# [Kayıtlar]
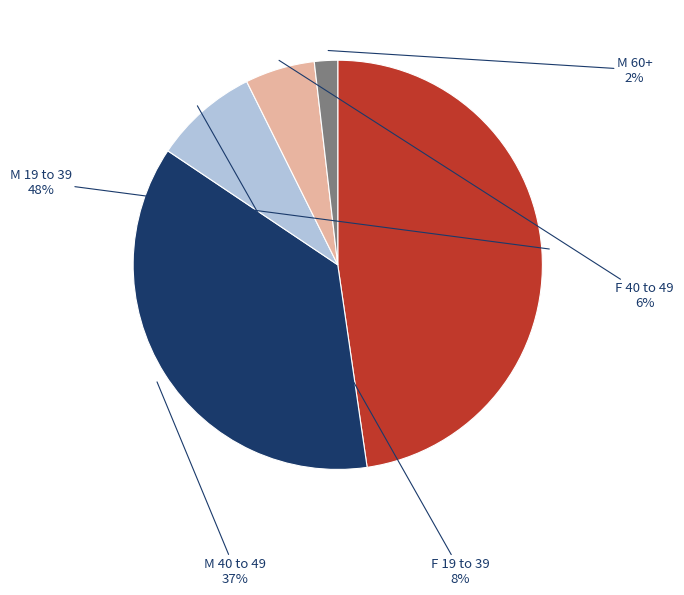

Is there any slice that represents more than half of the pie?

No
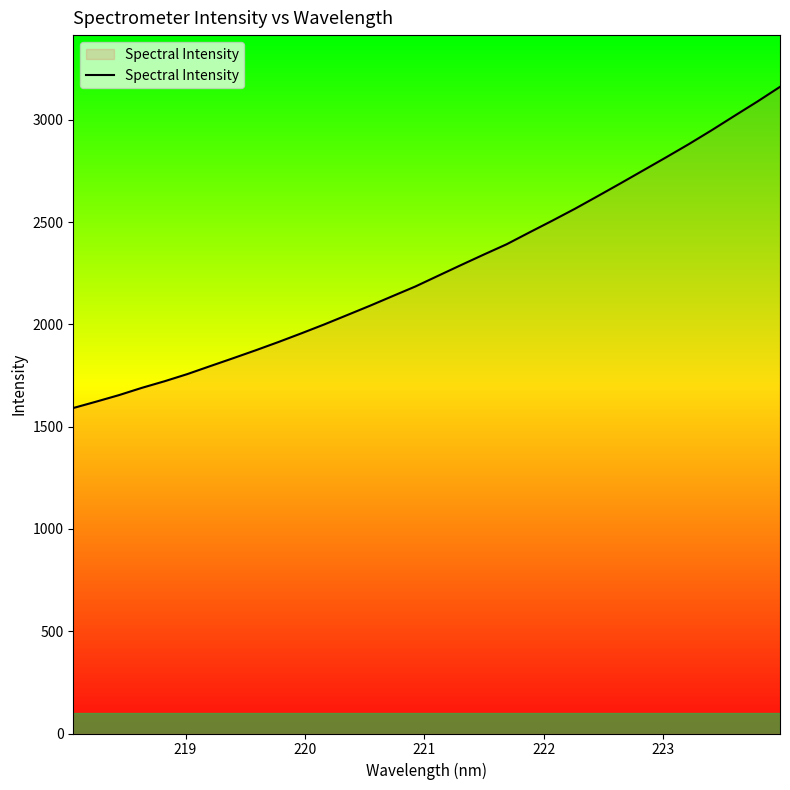

True or false: the data has more than 0 interior local peaks.

False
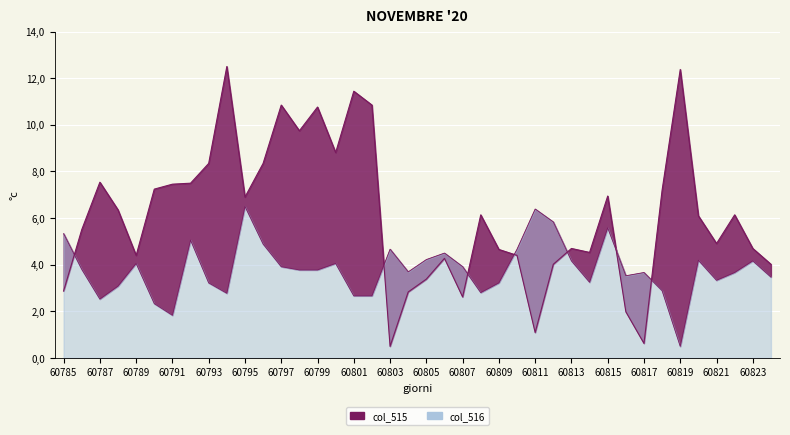

What is the value of the col_515 point at the 30th from the left?

4.5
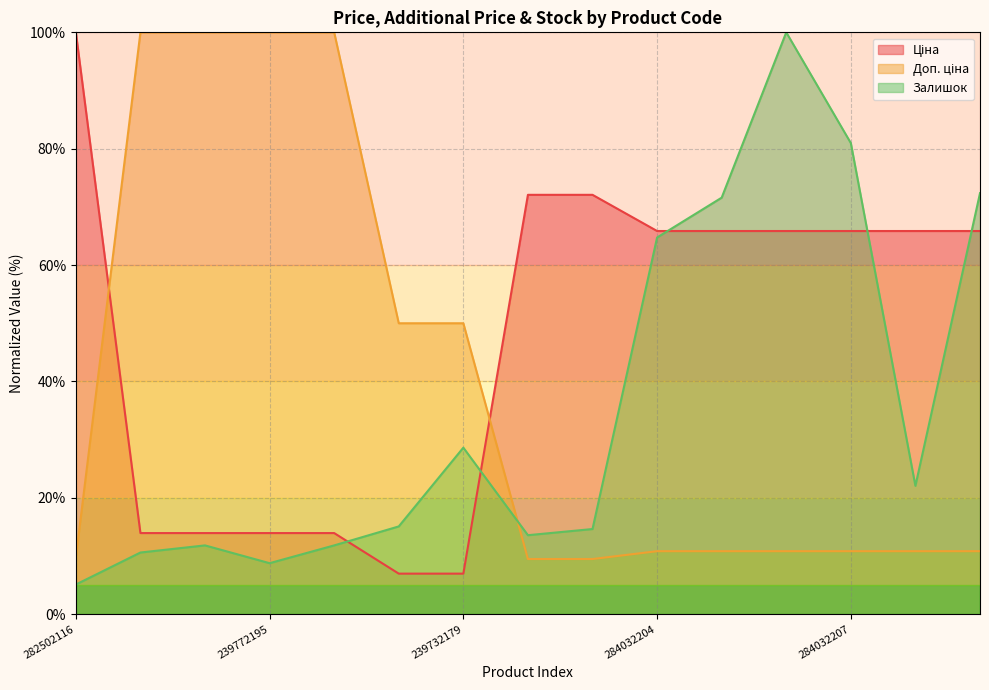

How many intersections are there between Доп. ціна and Залишок?

1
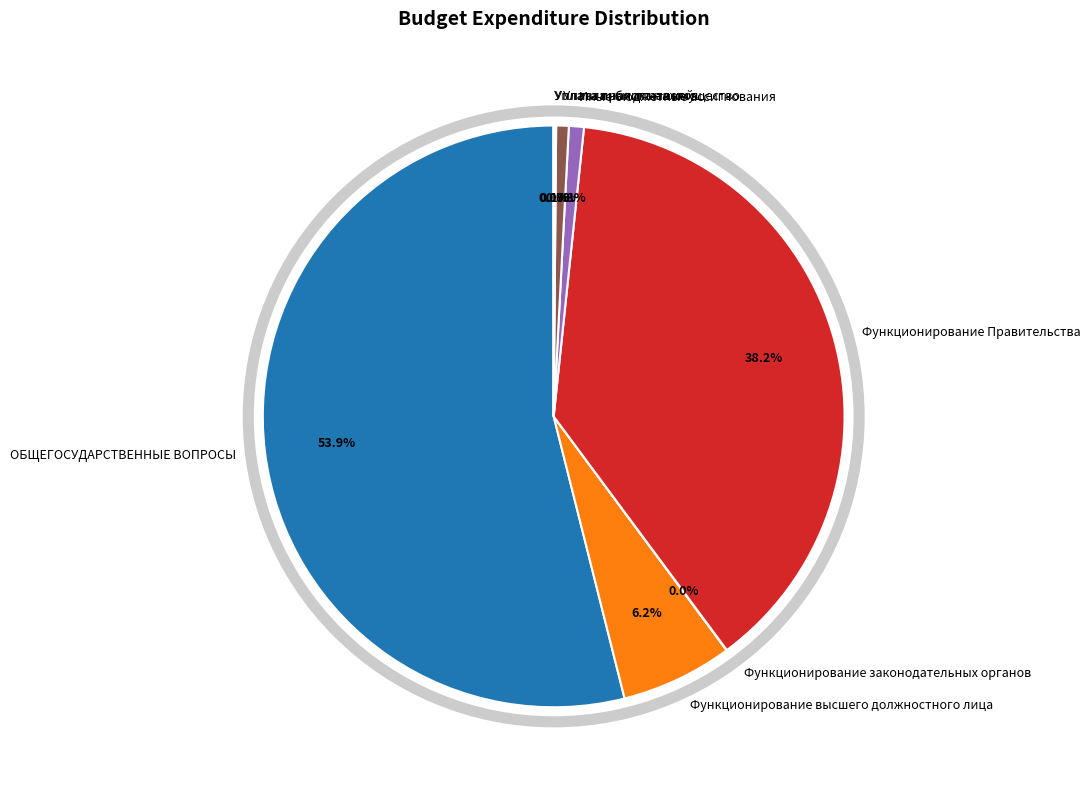

Does ОБЩЕГОСУДАРСТВЕННЫЕ ВОПРОСЫ represent more than half of the total?

Yes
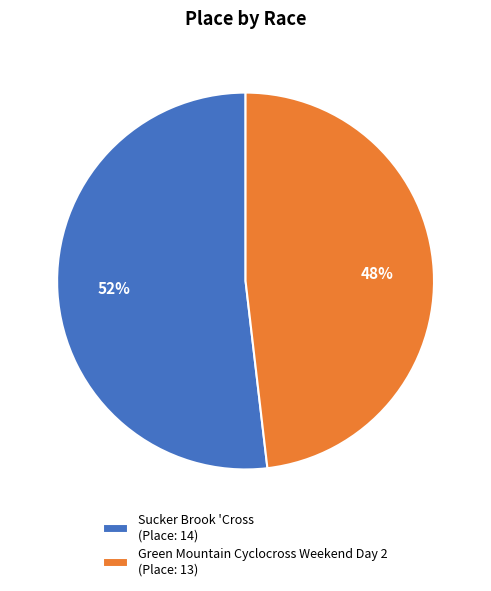

The Green Mountain Cyclocross Weekend Day 2 slice represents 43% of the pie. True or false?

False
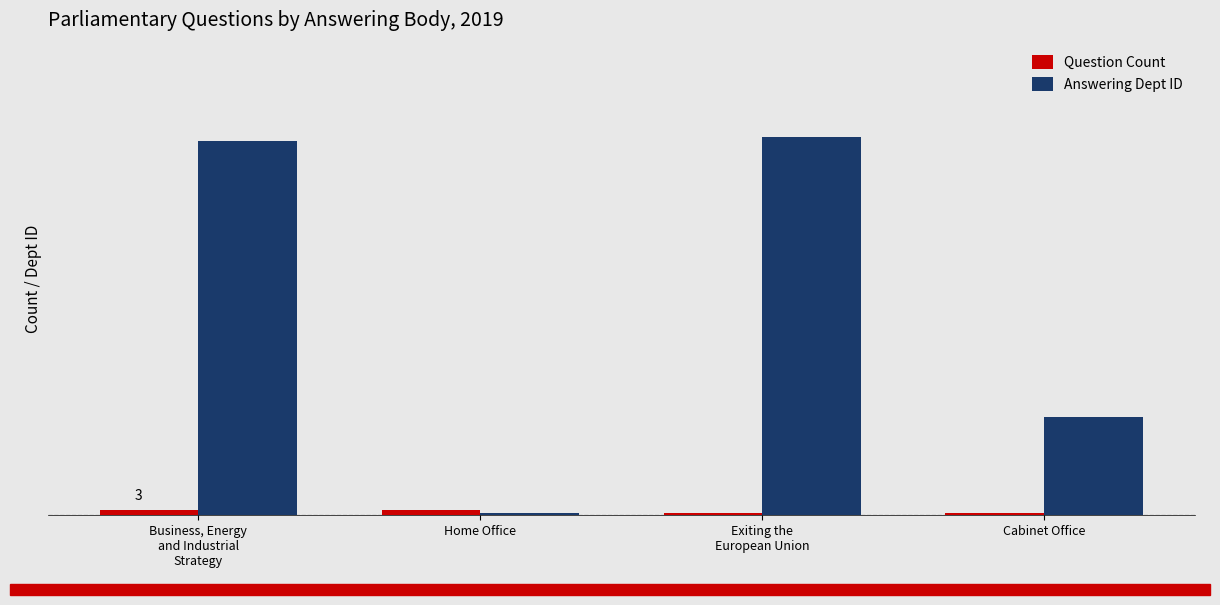

What is the label of the 2nd bar from the left?

Home Office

# [Ne İsteniyor]
Yukarıdaki kayıtların tüm satırlarını, resimleri cevaba almadan, birebir kopyalar mısınız?

# [Beklenen Cevap]
Is there any slice that represents more than half of the pie?

No

True or false: the data has more than 0 interior local peaks.

False

What is the value of the col_515 point at the 30th from the left?

4.5

How many intersections are there between Доп. ціна and Залишок?

1

Does ОБЩЕГОСУДАРСТВЕННЫЕ ВОПРОСЫ represent more than half of the total?

Yes

The Green Mountain Cyclocross Weekend Day 2 slice represents 43% of the pie. True or false?

False

What is the label of the 2nd bar from the left?

Home Office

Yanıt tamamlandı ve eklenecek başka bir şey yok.